Now was no different.

Luckily – as he felt Tatum’s thighs locking around his – he’d also learned a lot over the years from the women who found his hard edge, coupled with his charm, appealing. He’d turned it to his advantage, making the most of willing partners ready to teach him that extra skill or take him that one step further. He’d subsequently handled more than his fair share of women like Tatum – those who were anything but the feebler sex. And he had thrived on it.

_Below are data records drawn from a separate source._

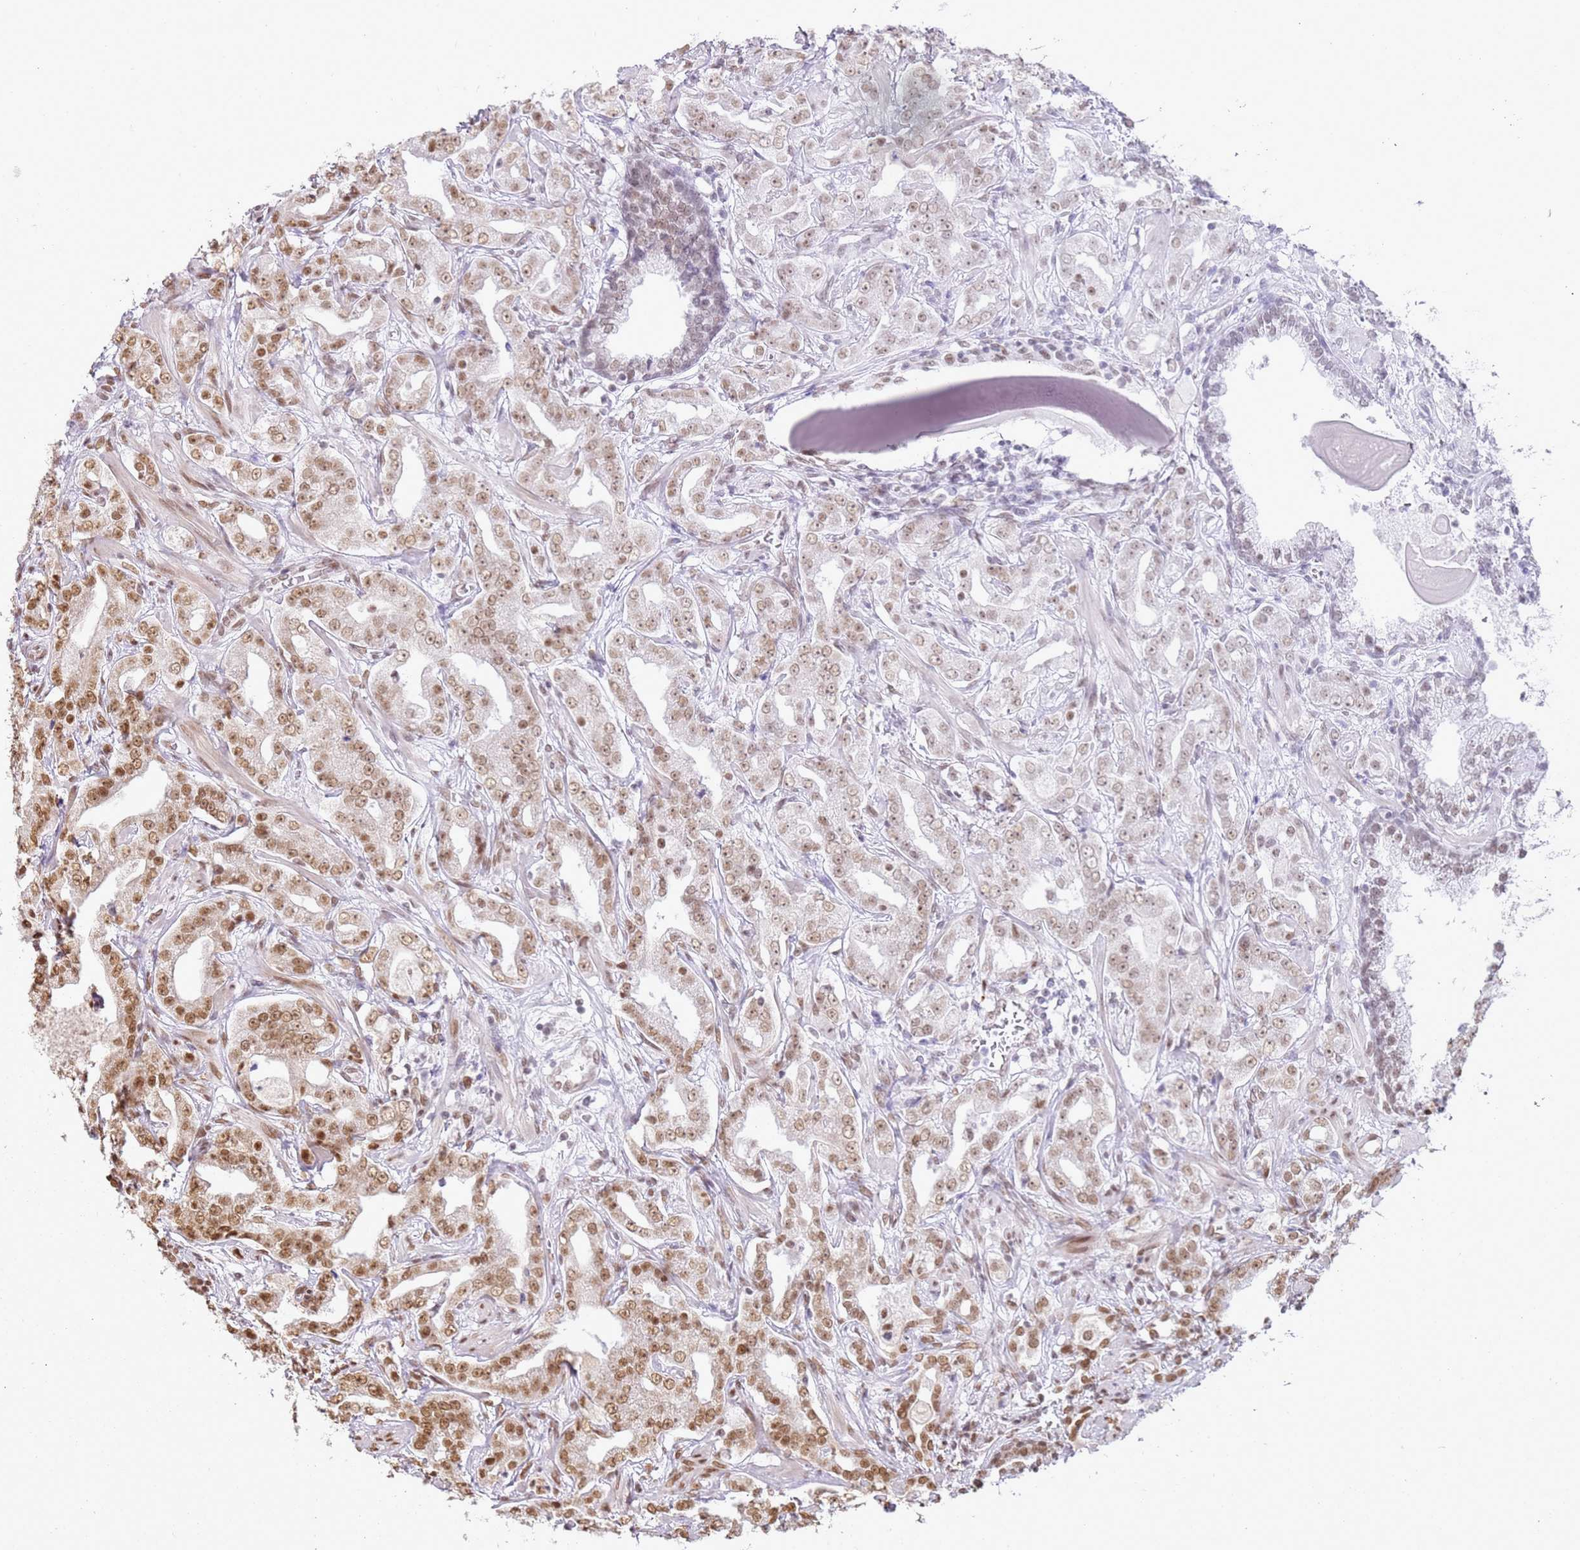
{"staining": {"intensity": "strong", "quantity": "25%-75%", "location": "nuclear"}, "tissue": "prostate cancer", "cell_type": "Tumor cells", "image_type": "cancer", "snomed": [{"axis": "morphology", "description": "Adenocarcinoma, High grade"}, {"axis": "topography", "description": "Prostate"}], "caption": "IHC (DAB (3,3'-diaminobenzidine)) staining of human prostate cancer demonstrates strong nuclear protein staining in approximately 25%-75% of tumor cells. The staining was performed using DAB (3,3'-diaminobenzidine), with brown indicating positive protein expression. Nuclei are stained blue with hematoxylin.", "gene": "TENT4A", "patient": {"sex": "male", "age": 63}}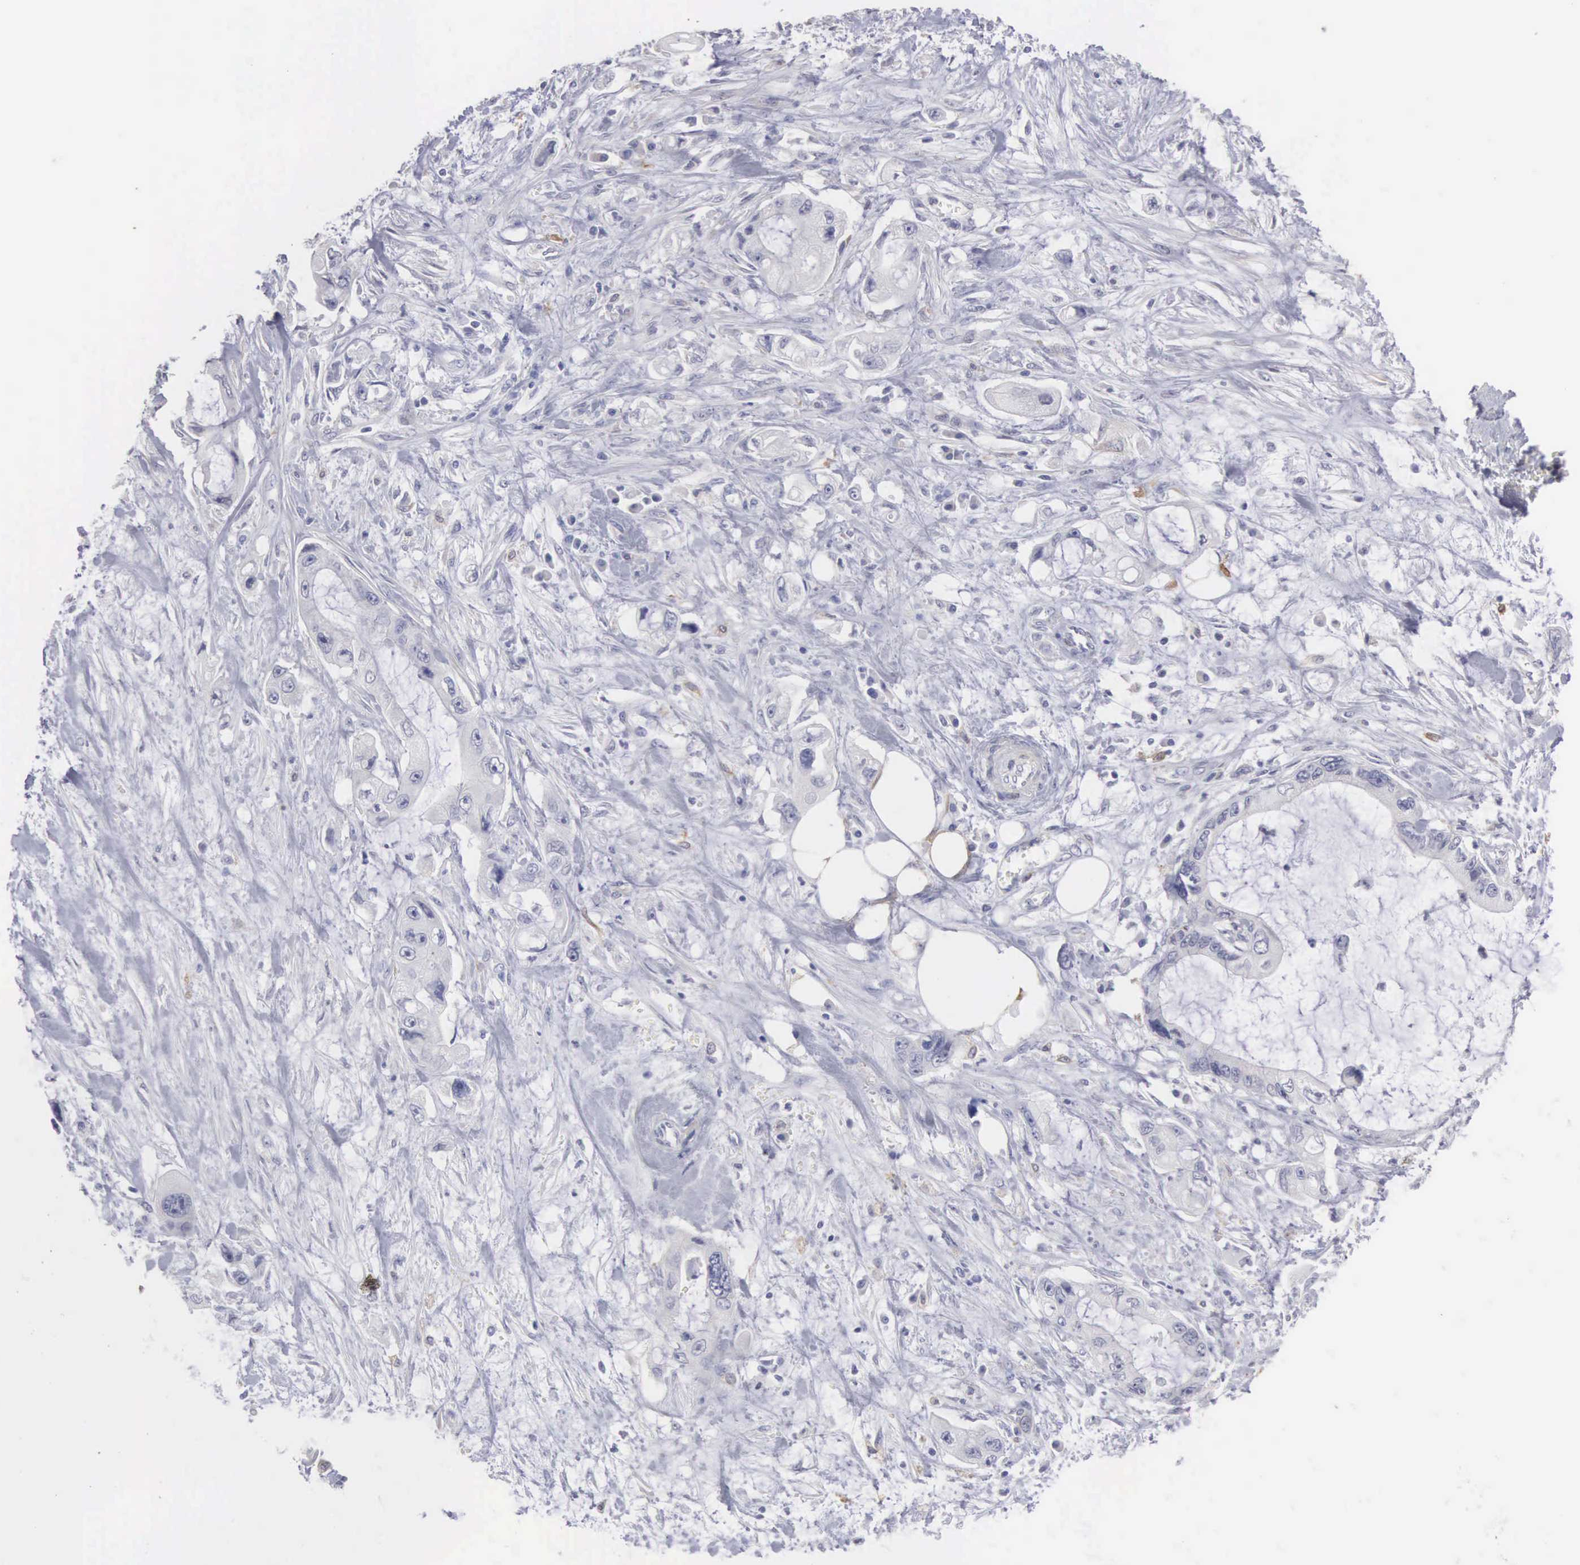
{"staining": {"intensity": "negative", "quantity": "none", "location": "none"}, "tissue": "pancreatic cancer", "cell_type": "Tumor cells", "image_type": "cancer", "snomed": [{"axis": "morphology", "description": "Adenocarcinoma, NOS"}, {"axis": "topography", "description": "Pancreas"}, {"axis": "topography", "description": "Stomach, upper"}], "caption": "The photomicrograph demonstrates no staining of tumor cells in adenocarcinoma (pancreatic). Brightfield microscopy of immunohistochemistry (IHC) stained with DAB (brown) and hematoxylin (blue), captured at high magnification.", "gene": "LIN52", "patient": {"sex": "male", "age": 77}}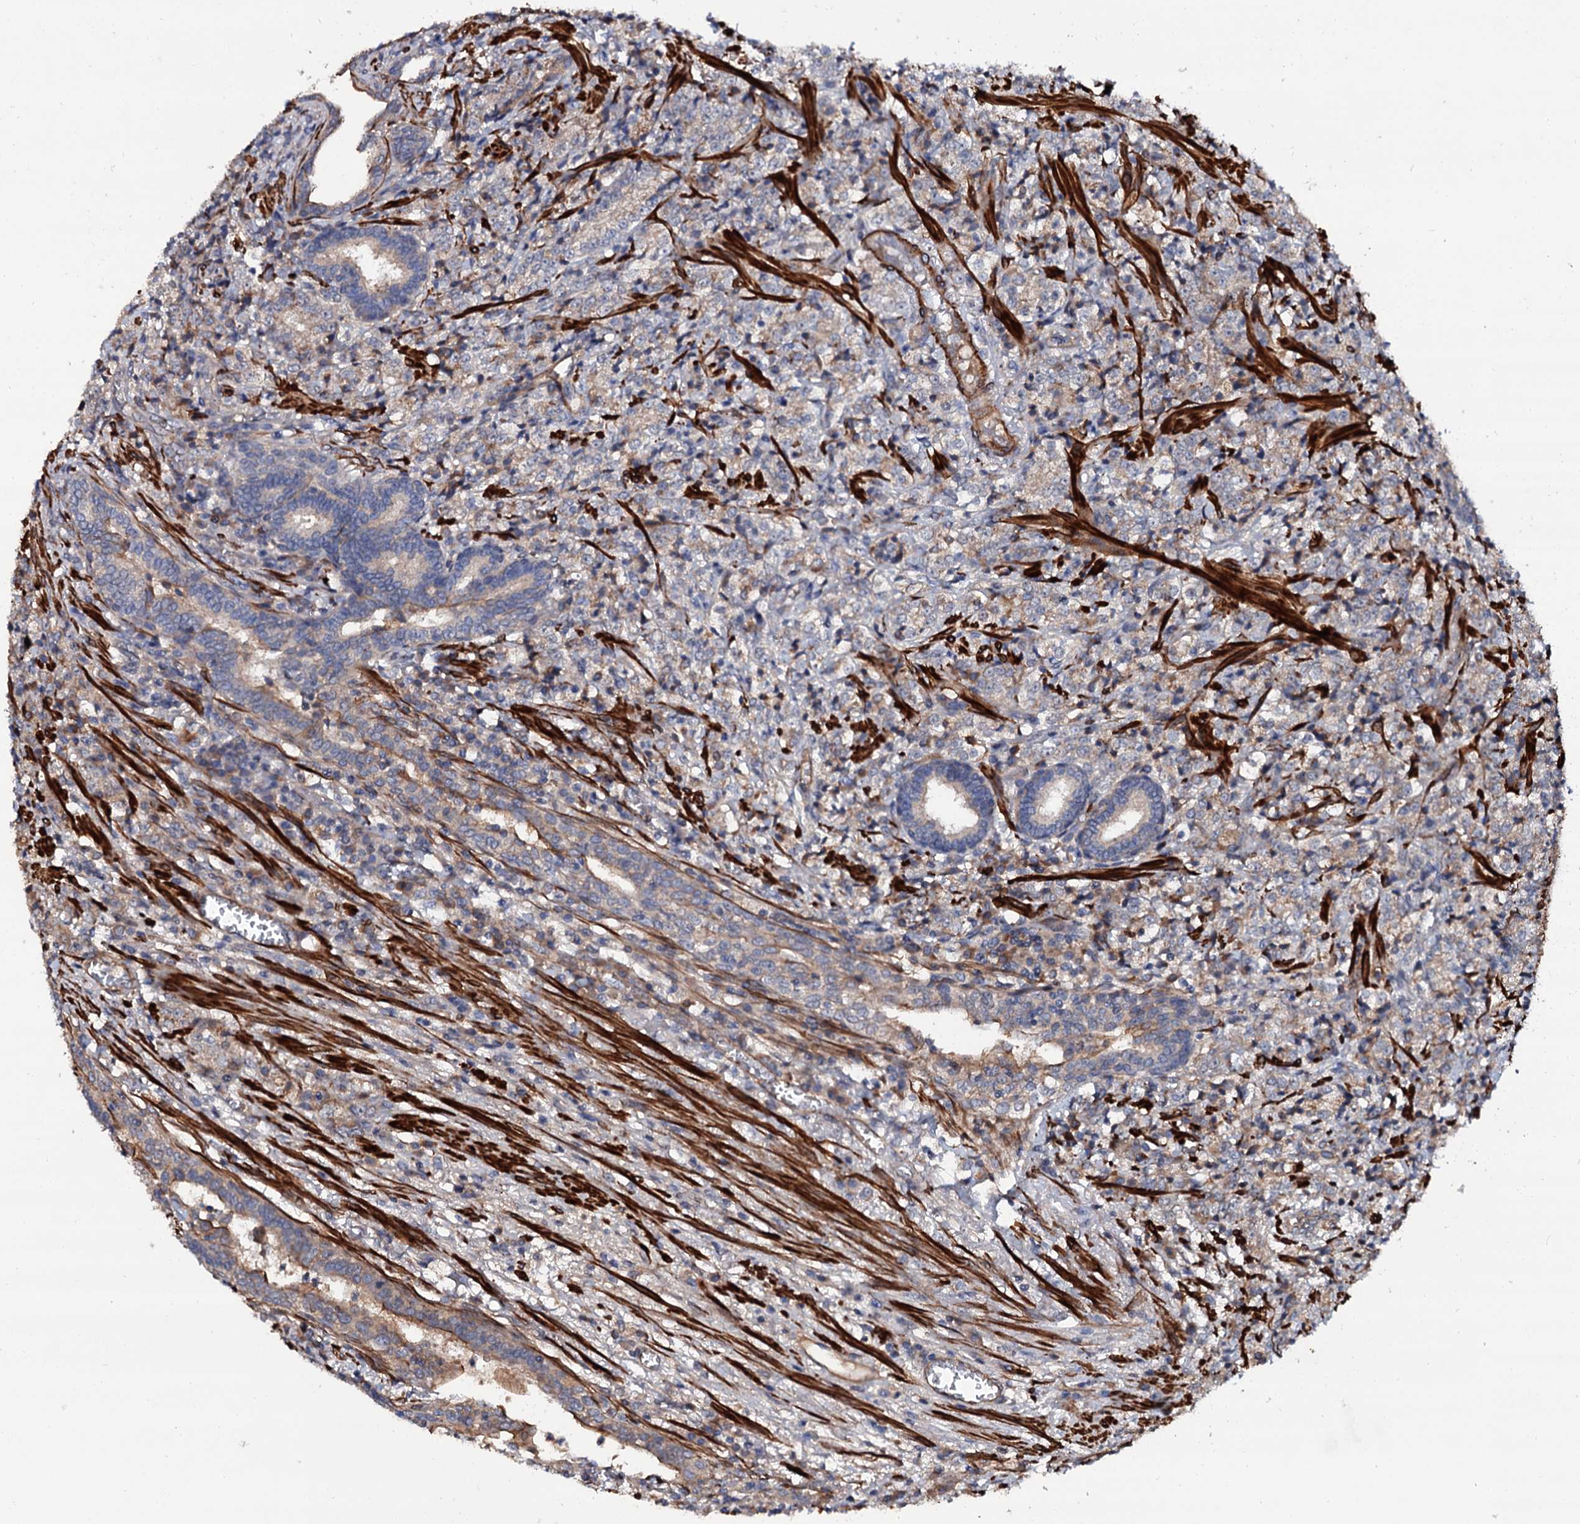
{"staining": {"intensity": "weak", "quantity": "25%-75%", "location": "cytoplasmic/membranous"}, "tissue": "prostate cancer", "cell_type": "Tumor cells", "image_type": "cancer", "snomed": [{"axis": "morphology", "description": "Adenocarcinoma, High grade"}, {"axis": "topography", "description": "Prostate"}], "caption": "Approximately 25%-75% of tumor cells in human prostate cancer (high-grade adenocarcinoma) display weak cytoplasmic/membranous protein expression as visualized by brown immunohistochemical staining.", "gene": "ISM2", "patient": {"sex": "male", "age": 69}}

They had become his weakness, his guilty pleasure. But they had also taken a part of him that only with age had he learned he’d lost. Sex, for him, was now void of the connection granted only to the privileged. Sex hand in hand with love was as elusive as love itself. Love outside of his family, at least.

‘So you’re not here to test my mettle then?’ he asked.

Her smile was as toxic as the fumes that now filled his senses. ‘Would you like that? It’d certainly give me some clues as to what nickname I can give you.’

‘I don’t need a nickname.’

‘Anyone who’s anyone doesn’t operate by their real name around here.’